CONSIGNES>
(1) Répondez aux questions suivantes sur l'extrait consacré à la garde à vue, en marquant vos réponses de la même manière :
(a) Quelle qualification pénale provisoire les services de police ont-ils communiquée à l'avocat ?
(b) Depuis quelle année l'avocat est-il présent lors de l'instruction ?
(c) Quel document l'avocat peut-il déposer pour l'annexer au dossier de l'affaire ?
(2) Recopiez fidèlement le passage de l'extrait consacré à la garde à vue qui commence aux mots « Dans notre affaire, le » et s'arrête après les mots « tout et rien. ».
(3) Poursuivez l'extrait consacré à la garde à vue à partir de l'endroit où il s'interrompt.

EXTRAIT DE PAGE>
■ ■ ■ ■ ■
Dans notre affaire, le client, qui prétend ne pas se souvenir des faits qui lui sont reprochés en raison de son état d’ébriété, vient de comprendre que l’avocat n’en savait pas plus. Et pour cause ! Les services de police lui ont juste indiqué le nom, le prénom du gardé à vue, le fait qu’il soit mineur, sa date de naissance et la qualification pénale provisoire des faits qui lui sont reprochés. Ni plus, ni moins. Dégradation volontaire de biens privés, cela peut recouvrir tout et rien.
L’ouverture de la possibilité au gardé à vue de s’entretenir avec l’avocat de son choix ou, à défaut, l’avocat de permanence fait suite à la jurisprudence de la Cour Européenne des Droits de l’Homme. En effet, cette dernière considère de manière constante que le droit de la défense – droit fondamental s’il en est – concerne non seulement le procès en lui-même, mais également les étapes préparatoires à celui-ci : l’instruction (l’avocat y est présent depuis 1897) et la garde à vue. Cette petite révolution dans la profession semblait répondre aux doutes formulés par le Doyen Georges Vedel en 1980. Ce dernier, alors rapporteur pour le Conseil Constitutionnel de la loi Sécurité et Liberté avait émis les plus grandes réserves quant à la légitimité d’un système où le gardé à vue peut être entendu hors la présence de son avocat. Néanmoins, cette évolution de la législation n’est qu’un cache-misère : en effet, comment conseiller une défense efficace à ce stade de la procédure si le conseil ignore les éléments qui laissent suspecter que son client a commis ou tenté de commettre une infraction ? Pire même ! En laissant l’avocat en dehors des interrogatoires de police, le législateur a souhaité laisser les coudées franches aux officiers de police judiciaire dans la gestion des enquêtes préliminaires et de flagrance. Il s’agit là, peut-être de gagner du temps, mais surtout de satisfaire au dogme de l’aveu. Pourtant, nos voisins européens, à l’exception notable de la Belgique, reconnaissent tous la présence de l’avocat pendant toute la durée de la garde à vue…
L’avocat a fait son travail : il s’est informé du déroulement de la garde à vue. Les droits de son client ont été – a priori – respectés : la notification des droits a été faite, il a pu subir un examen médical à sa demande et les policiers sont restés courtois avec lui. Bien entendu, le jeune homme détenu n’est pas satisfait de sa situation : il ne comprend pas pourquoi il est là, la cellule est sale et sent l’urine et le désinfectant, il est inquiet. Son conseil ne peut presque rien faire : tout au plus déposer un mémoire qui sera annexé au dossier de l’affaire dans lequel il pourra consigner ses observations personnelles ou les éléments qui lui auront été rapportés par le client. A ce stade, ce document ne sert à rien. Mais si le parquet décide de renvoyer l’affaire devant une juridiction, l’avocat pourra se fonder sur les observations consignées pour tenter d’obtenir une nullité de procédure.
■ ■ ■ ■ ■
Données

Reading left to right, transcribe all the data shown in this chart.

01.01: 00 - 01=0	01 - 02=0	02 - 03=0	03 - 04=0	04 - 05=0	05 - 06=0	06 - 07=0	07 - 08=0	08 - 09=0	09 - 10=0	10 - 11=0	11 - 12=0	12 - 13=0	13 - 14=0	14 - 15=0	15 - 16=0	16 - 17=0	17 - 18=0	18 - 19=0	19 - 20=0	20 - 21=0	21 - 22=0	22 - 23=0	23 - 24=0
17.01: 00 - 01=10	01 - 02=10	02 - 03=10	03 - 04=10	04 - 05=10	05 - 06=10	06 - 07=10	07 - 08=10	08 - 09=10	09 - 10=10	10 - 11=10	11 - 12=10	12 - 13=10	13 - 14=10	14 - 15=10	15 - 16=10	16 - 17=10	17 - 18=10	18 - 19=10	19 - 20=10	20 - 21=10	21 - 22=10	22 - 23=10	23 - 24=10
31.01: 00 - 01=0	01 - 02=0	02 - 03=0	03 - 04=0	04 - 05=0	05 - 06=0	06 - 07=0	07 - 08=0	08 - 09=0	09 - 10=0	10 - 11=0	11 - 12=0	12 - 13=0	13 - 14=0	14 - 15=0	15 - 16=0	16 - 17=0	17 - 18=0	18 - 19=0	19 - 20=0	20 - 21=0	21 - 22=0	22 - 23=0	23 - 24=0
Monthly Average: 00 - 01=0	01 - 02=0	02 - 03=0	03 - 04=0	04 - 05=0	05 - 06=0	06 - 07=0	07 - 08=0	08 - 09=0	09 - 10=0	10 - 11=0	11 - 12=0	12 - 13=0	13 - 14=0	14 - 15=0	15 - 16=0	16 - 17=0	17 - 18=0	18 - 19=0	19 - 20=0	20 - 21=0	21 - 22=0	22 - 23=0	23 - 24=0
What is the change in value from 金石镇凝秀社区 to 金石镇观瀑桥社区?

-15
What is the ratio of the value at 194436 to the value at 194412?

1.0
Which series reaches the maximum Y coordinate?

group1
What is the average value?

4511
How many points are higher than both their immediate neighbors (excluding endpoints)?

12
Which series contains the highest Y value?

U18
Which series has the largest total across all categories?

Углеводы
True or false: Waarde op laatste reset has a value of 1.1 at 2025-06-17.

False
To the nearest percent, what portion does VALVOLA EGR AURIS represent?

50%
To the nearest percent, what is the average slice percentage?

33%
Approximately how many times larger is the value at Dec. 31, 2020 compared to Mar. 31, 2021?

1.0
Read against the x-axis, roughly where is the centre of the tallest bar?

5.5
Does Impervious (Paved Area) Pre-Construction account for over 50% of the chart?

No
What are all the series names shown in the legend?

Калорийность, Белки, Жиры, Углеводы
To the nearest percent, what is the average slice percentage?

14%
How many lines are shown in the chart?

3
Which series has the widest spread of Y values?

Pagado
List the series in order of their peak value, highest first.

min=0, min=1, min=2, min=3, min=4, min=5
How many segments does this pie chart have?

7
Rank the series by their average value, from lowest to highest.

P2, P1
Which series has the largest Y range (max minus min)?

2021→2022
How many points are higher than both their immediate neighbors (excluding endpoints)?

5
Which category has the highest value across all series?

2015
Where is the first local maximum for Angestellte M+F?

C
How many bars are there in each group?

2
■ ■ ■ ■ ■
RÉPONSES PAR CONSIGNE>
(1)
(a) Dégradation volontaire de biens privés.
(b) Depuis 1897.
(c) Un mémoire, dans lequel il peut consigner ses observations personnelles ou les éléments rapportés par le client.

(2)
Dans notre affaire, le client, qui prétend ne pas se souvenir des faits qui lui sont reprochés en raison de son état d’ébriété, vient de comprendre que l’avocat n’en savait pas plus. Et pour cause ! Les services de police lui ont juste indiqué le nom, le prénom du gardé à vue, le fait qu’il soit mineur, sa date de naissance et la qualification pénale provisoire des faits qui lui sont reprochés. Ni plus, ni moins. Dégradation volontaire de biens privés, cela peut recouvrir tout et rien.

(3)
Et c’est là où le bât blesse, la mission de l’avocat en garde à vue se limite à la vérification des conditions matérielles de détention, au soutien de la personne en détresse morale et à une discussion sur les suites à prévoir pour l’affaire : abandon des poursuites, renvoi devant le Tribunal Correctionnel à date ultérieure, comparution sur reconnaissance préalable de culpabilité, renvoi devant un juge d’instruction ou devant la terrible chambre des comparutions immédiates… Cette visite, pour reprendre l’expression heureuse de l’ancien Bâtonnier de Paris, Maître Charrière-Bournazel, n’est rien d’autre qu’une visite « de courtoisie ». L’avocat n’y est pas réellement à sa place car personne n’a voulu la lui donner en garde à vue. Ce n’est d’ailleurs pas une situation nouvelle, bien au contraire.